The results of postoperative pathological staging suggest that not all types of lung cancers with SPN are early-stage lung cancers. Pathological examination revealed 11 cases (18.97%) with different degrees of hilar and mediastinal lymph node metastases. In addition, past history of malignant nodules also indicates the possibility that the nodules were malignant tumors. In our study group, there were 7 patients with history of breast cancer and rectal cancer, which were confirmed to be metastasised by postoperative pathological examination.
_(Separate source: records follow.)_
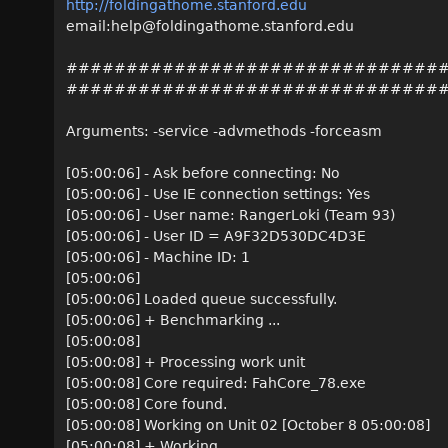
http://foldingathome.stanford.edu
email:help@foldingathome.stanford.edu
###############################
###############################
Arguments: -service -advmethods -forceasm
[05:00:06] - Ask before connecting: No
[05:00:06] - Use IE connection settings: Yes
[05:00:06] - User name: RangerLoki (Team 93)
[05:00:06] - User ID = A9F32D530DC4D3E
[05:00:06] - Machine ID: 1
[05:00:06]
[05:00:06] Loaded queue successfully.
[05:00:06] + Benchmarking ...
[05:00:08]
[05:00:08] + Processing work unit
[05:00:08] Core required: FahCore_78.exe
[05:00:08] Core found.
[05:00:08] Working on Unit 02 [October 8 05:00:08]
[05:00:08] + Working ...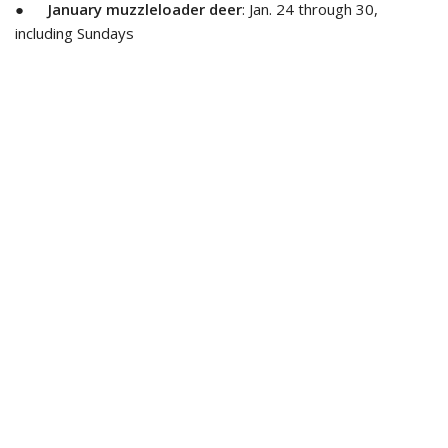
●
January muzzleloader deer
: Jan. 24 through 30,
including Sundays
The 5-year survival rate of the patients after early surgical resection of SPN lung cancer was up to 80% or high, while the 5-year survival rate of advanced lung cancer that could be operated was only 30%–40%; these findings suggest the significance of early diagnosis and treatment of SPN lung cancer. Complete surgical excision of the lesions will help relieve the patient’s psychological pressure and prevent malignant transformation [17]. Video-assisted thoracoscopy is currently developing rapidly; this technique has the advantages of being minimal invasive, fully revealed vision, clear images, and few postoperative complications, and it appears to be gradually accepted by several patients. However, thoracoscopy has certain limitations because it is expensive, technically demanding, and has less scope. Sixty-three patients with SPN underwent surgery at our hospital via a small axillary incision and some patients underwent routine lobectomy incision through extended incisions; all patients showed good postoperative recovery and no patient developed serious perioperative complications. Therefore, presently, this is a good treatment method that can be adopted by primary hospitals at the present stage.